Physical Relations Governing the Response of the Global Sea Ice Cover to Climate Change

控制全球海冰覆盖对气候变化响应的物理关系

• 批准号: 1107795
• 负责人: Tapio Schneider
• 金额: $ 58.93万
• 依托单位: California Institute of Technology
• 依托单位国家: 美国
• 项目类别: Standard Grant
• 财政年份: 2011
• 资助国家: 美国
• 起止时间: 2011-07-01 至 2015-06-30
• 项目状态: 已结题
• 来源: https://www.nsf.gov/awardsearch/showAward?AWD_ID=1107795&HistoricalAwards=false
• 关键词: Physical; Relations; Governing; Response; Global

Schneider 1107795California Institute of TechnologyThe PIs will use a systematic approach to elucidate the processes that control sea ice thickness and areal extent on seasonal and longer timescales. First, they will identify responses that are robust among current comprehensive global climate models (GCMs).

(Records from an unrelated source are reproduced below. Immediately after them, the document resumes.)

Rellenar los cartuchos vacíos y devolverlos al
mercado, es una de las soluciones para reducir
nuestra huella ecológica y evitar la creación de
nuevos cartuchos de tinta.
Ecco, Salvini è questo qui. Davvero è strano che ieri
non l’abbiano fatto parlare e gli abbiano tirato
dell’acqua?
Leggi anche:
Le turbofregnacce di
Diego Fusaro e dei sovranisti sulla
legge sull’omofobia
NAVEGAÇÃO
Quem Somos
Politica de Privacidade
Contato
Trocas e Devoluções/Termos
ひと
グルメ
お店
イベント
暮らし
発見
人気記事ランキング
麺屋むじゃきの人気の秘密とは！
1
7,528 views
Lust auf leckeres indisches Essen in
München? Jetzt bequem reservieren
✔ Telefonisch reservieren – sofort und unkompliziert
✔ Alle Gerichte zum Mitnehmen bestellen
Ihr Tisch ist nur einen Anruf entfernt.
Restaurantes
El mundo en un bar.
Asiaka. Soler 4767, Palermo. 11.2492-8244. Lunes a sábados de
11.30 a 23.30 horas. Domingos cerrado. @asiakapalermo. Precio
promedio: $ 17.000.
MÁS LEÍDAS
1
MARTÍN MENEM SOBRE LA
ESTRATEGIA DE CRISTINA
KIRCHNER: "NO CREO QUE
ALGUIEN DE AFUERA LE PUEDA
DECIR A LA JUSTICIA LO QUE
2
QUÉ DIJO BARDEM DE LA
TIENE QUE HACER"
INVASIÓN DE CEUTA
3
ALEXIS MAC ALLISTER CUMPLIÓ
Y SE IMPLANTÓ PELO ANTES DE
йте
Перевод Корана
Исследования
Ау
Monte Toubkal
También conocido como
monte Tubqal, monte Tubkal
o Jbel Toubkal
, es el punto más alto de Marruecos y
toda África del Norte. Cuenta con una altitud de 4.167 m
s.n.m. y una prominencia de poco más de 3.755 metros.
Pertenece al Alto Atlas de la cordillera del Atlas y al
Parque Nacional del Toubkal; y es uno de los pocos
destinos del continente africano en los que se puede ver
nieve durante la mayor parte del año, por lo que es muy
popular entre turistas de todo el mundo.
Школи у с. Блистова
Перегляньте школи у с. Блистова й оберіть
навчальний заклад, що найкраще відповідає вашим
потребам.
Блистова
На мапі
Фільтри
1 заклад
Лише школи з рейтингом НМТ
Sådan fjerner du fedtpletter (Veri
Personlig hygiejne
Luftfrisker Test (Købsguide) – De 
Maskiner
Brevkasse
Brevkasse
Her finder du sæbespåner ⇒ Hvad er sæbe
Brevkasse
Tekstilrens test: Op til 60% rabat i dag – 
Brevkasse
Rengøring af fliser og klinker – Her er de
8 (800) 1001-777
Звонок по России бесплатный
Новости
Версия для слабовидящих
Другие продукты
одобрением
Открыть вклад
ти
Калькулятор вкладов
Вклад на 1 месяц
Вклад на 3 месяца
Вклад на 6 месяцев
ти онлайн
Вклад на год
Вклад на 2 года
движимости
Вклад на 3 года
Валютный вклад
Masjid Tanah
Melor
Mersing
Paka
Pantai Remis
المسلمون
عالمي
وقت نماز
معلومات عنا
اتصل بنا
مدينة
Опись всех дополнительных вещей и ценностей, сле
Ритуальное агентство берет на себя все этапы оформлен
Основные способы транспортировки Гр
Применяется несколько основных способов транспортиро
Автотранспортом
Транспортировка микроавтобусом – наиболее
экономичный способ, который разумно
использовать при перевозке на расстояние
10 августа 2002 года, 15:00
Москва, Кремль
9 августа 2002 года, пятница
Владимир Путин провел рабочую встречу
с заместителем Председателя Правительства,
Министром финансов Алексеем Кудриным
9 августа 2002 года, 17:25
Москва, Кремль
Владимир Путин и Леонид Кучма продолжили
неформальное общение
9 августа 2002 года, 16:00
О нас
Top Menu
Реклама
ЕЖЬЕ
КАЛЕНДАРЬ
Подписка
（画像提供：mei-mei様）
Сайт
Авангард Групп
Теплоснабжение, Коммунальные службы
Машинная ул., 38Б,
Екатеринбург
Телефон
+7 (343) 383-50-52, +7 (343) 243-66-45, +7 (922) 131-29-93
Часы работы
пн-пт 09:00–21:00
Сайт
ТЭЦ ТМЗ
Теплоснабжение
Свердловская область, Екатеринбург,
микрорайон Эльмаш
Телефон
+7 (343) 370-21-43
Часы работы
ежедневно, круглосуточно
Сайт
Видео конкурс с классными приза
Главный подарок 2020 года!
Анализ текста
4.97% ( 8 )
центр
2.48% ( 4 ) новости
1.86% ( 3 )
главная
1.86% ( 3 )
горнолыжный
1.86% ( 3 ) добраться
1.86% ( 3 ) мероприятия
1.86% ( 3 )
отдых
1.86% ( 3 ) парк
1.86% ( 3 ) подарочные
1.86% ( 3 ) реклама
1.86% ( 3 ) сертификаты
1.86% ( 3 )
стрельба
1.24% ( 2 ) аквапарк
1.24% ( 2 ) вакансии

Next, they will develop fundamental theories to explain these responses, beginning with the consideration of physical first principles, continuing through simulations with a hierarchy of models with increasing levels of complexity, and culminating in tests of the theories with satellite-derived observations. A principal tool will be an idealized atmosphere?sea ice GCM, which helps bridge the gap between understanding of fundamental processes and simulations with comprehensive GCMs. Using this and other models, they will test the theories developed for Arctic sea ice retreat in the broader context of sea ice changes in a continuum of climates spanning the full range from a completely ice-covered to a completely ice-free planet. These theories will be used to interpret observed sea ice changes and to evaluate the aspects of current GCM projections that differ among the models, such as the rate of 21st-century Arctic sea ice retreat. Specific questions to be addressed include:? How do interactions between sea ice and other components of the climate system determine the seasonal cycle of hemispheric sea ice cover?? What physical principles govern the sensitivity of sea ice to climate changes?The proposed research will elucidate some of the most fundamental questions about the dynamics of sea ice and climate. It will bridge the gap between state-of-the-art GCM simulations and fundamental physical understanding, thereby providing metrics for model assessment, suggesting ways for model improvement, and reducing the uncertainty in the prediction of future sea ice retreat. By exploring sea ice retreat in a wide range of climates, it will place past and possible future Arctic sea ice changes in a broader context.

施耐德1107795加州理工学院的PI将使用系统的方法来阐明控制海冰厚度和面积范围的季节性和较长的时间尺度的过程。首先，他们将确定当前综合全球气候模型（GCM）中的可靠响应。接下来，他们将开发基本理论来解释这些反应，从考虑物理第一原理开始，继续通过模拟具有越来越高的复杂性的模型层次，并最终通过卫星观测来测试理论。一个主要的工具将是一个理想化的气氛？海冰GCM，它有助于弥合理解基本过程和综合GCM模拟之间的差距。使用这个模型和其他模型，他们将在海冰变化的更广泛背景下测试为北极海冰退缩而开发的理论，这些海冰变化涵盖了从完全被冰覆盖到完全无冰的星球的整个气候范围。这些理论将被用来解释观测到的海冰变化，并评估目前GCM预测中不同模型的方面，例如21世纪北极海冰退缩的速度。具体问题包括：海冰和气候系统其他组成部分之间的相互作用如何决定半球海冰覆盖的季节性循环？海冰对气候变化的敏感性受哪些物理原理支配？这项研究将阐明有关海冰和气候动态的一些最基本的问题。它将弥合最先进的GCM模拟和基本物理理解之间的差距，从而为模型评估提供指标，为模型改进提出建议，并减少未来海冰退缩预测的不确定性。通过探索海冰在各种气候条件下的退缩，它将把过去和未来可能的北极海冰变化放在更广泛的背景下。